Women's groups in Texas began pushing for a state pure food law. As a publication geared towards women with a sister publication geared towards agriculture, Holland's was well-positioned to aid in this endeavor. Beginning in August and September 1906 Holland's ran a series of muckraking articles documenting formaldehyde in milk, poisoned meat, and the like, which laid the groundwork for a 1907 bill. The bill also had the support of the medical community, which praised Holland's work highly. The Texas Medical Journal said,

In September Holland's will take up the subject of milk. The people of Texas, or at least those in the larger cities and towns, are being forced to buy a very large amount of milk which is treated with formaldehyde and other preservatives. Milk adulteration is one of the greatest crimes which can be committed against the public since the life and health of thousands of helpless children in the larger cities and towns are absolutely dependent upon the milk supply.

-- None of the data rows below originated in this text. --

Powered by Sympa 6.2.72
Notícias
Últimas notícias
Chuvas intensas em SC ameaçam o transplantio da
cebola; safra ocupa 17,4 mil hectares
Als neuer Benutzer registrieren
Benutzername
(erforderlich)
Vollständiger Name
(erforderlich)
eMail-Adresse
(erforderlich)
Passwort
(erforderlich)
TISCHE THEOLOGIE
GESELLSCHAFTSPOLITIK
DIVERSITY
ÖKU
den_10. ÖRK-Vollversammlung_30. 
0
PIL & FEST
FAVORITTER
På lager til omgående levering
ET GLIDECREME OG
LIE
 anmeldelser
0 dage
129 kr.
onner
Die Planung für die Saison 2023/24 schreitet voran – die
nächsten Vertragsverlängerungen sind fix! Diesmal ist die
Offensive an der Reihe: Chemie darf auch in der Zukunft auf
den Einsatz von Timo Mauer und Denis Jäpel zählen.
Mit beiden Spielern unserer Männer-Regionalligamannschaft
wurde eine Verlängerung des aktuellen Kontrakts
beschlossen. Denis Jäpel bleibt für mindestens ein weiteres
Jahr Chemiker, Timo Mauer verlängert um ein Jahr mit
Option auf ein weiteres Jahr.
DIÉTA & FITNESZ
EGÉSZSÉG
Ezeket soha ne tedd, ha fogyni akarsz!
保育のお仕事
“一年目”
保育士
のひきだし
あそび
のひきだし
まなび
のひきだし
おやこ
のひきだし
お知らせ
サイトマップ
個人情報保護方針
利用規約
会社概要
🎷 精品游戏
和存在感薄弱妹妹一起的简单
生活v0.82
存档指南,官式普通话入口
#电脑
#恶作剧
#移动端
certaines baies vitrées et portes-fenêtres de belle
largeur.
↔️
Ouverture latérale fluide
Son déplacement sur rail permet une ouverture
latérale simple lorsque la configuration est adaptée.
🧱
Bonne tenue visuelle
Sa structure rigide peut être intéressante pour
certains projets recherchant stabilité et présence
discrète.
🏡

During this time Holland's in conjunction with their sister publication Farm and Ranch conducted a study where they purchased food items at various markets throughout the south and southwest and hired a chemist to test them. The results they gathered were described as "alarming" and prompted the North Texas Medical Association to adopt a resolution endorsing the work of the magazines and campaign for pure food and drug laws at the state level.

Holland's regularly published work by female authors like Mary Work and Helen Stoddard, who were active in designing the bill and getting it passed. It published legislative petitions for readers to circulate and send to their representatives.